Word for word, reproduce the data that follows.

══ Given information ══

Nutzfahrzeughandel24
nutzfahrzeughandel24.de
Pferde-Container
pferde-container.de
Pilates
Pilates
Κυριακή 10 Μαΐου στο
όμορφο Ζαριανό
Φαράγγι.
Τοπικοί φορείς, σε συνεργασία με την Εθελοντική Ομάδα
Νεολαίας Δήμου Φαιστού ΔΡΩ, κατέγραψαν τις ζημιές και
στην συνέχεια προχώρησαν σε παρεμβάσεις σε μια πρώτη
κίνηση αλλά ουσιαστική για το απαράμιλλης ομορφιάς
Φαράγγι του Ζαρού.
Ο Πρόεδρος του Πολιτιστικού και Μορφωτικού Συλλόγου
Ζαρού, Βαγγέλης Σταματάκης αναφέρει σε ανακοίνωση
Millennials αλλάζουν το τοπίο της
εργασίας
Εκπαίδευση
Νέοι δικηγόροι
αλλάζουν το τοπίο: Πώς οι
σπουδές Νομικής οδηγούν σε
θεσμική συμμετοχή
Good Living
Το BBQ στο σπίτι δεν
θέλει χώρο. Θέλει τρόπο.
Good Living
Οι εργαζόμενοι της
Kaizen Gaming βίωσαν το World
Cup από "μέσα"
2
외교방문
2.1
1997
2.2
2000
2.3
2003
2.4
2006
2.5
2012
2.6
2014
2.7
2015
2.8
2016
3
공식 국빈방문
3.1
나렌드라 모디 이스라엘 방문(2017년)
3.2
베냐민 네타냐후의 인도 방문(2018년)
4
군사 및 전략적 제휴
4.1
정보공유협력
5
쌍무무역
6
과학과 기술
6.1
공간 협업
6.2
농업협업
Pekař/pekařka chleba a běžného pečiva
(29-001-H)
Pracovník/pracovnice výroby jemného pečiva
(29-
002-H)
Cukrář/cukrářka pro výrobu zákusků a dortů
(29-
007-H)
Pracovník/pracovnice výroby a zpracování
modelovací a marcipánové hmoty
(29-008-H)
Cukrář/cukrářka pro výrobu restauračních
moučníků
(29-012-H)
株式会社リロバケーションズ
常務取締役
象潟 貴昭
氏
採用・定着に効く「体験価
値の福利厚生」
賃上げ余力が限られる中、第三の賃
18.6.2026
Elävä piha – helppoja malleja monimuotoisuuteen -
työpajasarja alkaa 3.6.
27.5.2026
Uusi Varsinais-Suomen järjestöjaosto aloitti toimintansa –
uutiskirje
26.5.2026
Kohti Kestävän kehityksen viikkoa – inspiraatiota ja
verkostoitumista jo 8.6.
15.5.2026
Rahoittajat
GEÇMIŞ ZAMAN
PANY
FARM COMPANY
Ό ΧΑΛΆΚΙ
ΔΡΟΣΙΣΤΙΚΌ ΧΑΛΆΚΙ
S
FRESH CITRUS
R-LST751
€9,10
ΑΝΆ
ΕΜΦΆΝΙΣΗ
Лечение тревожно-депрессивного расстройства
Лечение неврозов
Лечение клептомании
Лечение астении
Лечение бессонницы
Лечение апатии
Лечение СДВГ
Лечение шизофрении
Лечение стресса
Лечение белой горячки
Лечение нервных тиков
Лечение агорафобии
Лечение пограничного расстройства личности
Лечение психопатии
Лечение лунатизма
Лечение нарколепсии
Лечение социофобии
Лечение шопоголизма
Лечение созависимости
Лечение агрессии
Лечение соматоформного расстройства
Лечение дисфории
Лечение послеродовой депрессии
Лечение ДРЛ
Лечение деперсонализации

═══

### Response
Nutzfahrzeughandel24
nutzfahrzeughandel24.de
Pferde-Container
pferde-container.de
Pilates
Pilates
Κυριακή 10 Μαΐου στο
όμορφο Ζαριανό
Φαράγγι.
Τοπικοί φορείς, σε συνεργασία με την Εθελοντική Ομάδα
Νεολαίας Δήμου Φαιστού ΔΡΩ, κατέγραψαν τις ζημιές και
στην συνέχεια προχώρησαν σε παρεμβάσεις σε μια πρώτη
κίνηση αλλά ουσιαστική για το απαράμιλλης ομορφιάς
Φαράγγι του Ζαρού.
Ο Πρόεδρος του Πολιτιστικού και Μορφωτικού Συλλόγου
Ζαρού, Βαγγέλης Σταματάκης αναφέρει σε ανακοίνωση
Millennials αλλάζουν το τοπίο της
εργασίας
Εκπαίδευση
Νέοι δικηγόροι
αλλάζουν το τοπίο: Πώς οι
σπουδές Νομικής οδηγούν σε
θεσμική συμμετοχή
Good Living
Το BBQ στο σπίτι δεν
θέλει χώρο. Θέλει τρόπο.
Good Living
Οι εργαζόμενοι της
Kaizen Gaming βίωσαν το World
Cup από "μέσα"
2
외교방문
2.1
1997
2.2
2000
2.3
2003
2.4
2006
2.5
2012
2.6
2014
2.7
2015
2.8
2016
3
공식 국빈방문
3.1
나렌드라 모디 이스라엘 방문(2017년)
3.2
베냐민 네타냐후의 인도 방문(2018년)
4
군사 및 전략적 제휴
4.1
정보공유협력
5
쌍무무역
6
과학과 기술
6.1
공간 협업
6.2
농업협업
Pekař/pekařka chleba a běžného pečiva
(29-001-H)
Pracovník/pracovnice výroby jemného pečiva
(29-
002-H)
Cukrář/cukrářka pro výrobu zákusků a dortů
(29-
007-H)
Pracovník/pracovnice výroby a zpracování
modelovací a marcipánové hmoty
(29-008-H)
Cukrář/cukrářka pro výrobu restauračních
moučníků
(29-012-H)
株式会社リロバケーションズ
常務取締役
象潟 貴昭
氏
採用・定着に効く「体験価
値の福利厚生」
賃上げ余力が限られる中、第三の賃
18.6.2026
Elävä piha – helppoja malleja monimuotoisuuteen -
työpajasarja alkaa 3.6.
27.5.2026
Uusi Varsinais-Suomen järjestöjaosto aloitti toimintansa –
uutiskirje
26.5.2026
Kohti Kestävän kehityksen viikkoa – inspiraatiota ja
verkostoitumista jo 8.6.
15.5.2026
Rahoittajat
GEÇMIŞ ZAMAN
PANY
FARM COMPANY
Ό ΧΑΛΆΚΙ
ΔΡΟΣΙΣΤΙΚΌ ΧΑΛΆΚΙ
S
FRESH CITRUS
R-LST751
€9,10
ΑΝΆ
ΕΜΦΆΝΙΣΗ
Лечение тревожно-депрессивного расстройства
Лечение неврозов
Лечение клептомании
Лечение астении
Лечение бессонницы
Лечение апатии
Лечение СДВГ
Лечение шизофрении
Лечение стресса
Лечение белой горячки
Лечение нервных тиков
Лечение агорафобии
Лечение пограничного расстройства личности
Лечение психопатии
Лечение лунатизма
Лечение нарколепсии
Лечение социофобии
Лечение шопоголизма
Лечение созависимости
Лечение агрессии
Лечение соматоформного расстройства
Лечение дисфории
Лечение послеродовой депрессии
Лечение ДРЛ
Лечение деперсонализации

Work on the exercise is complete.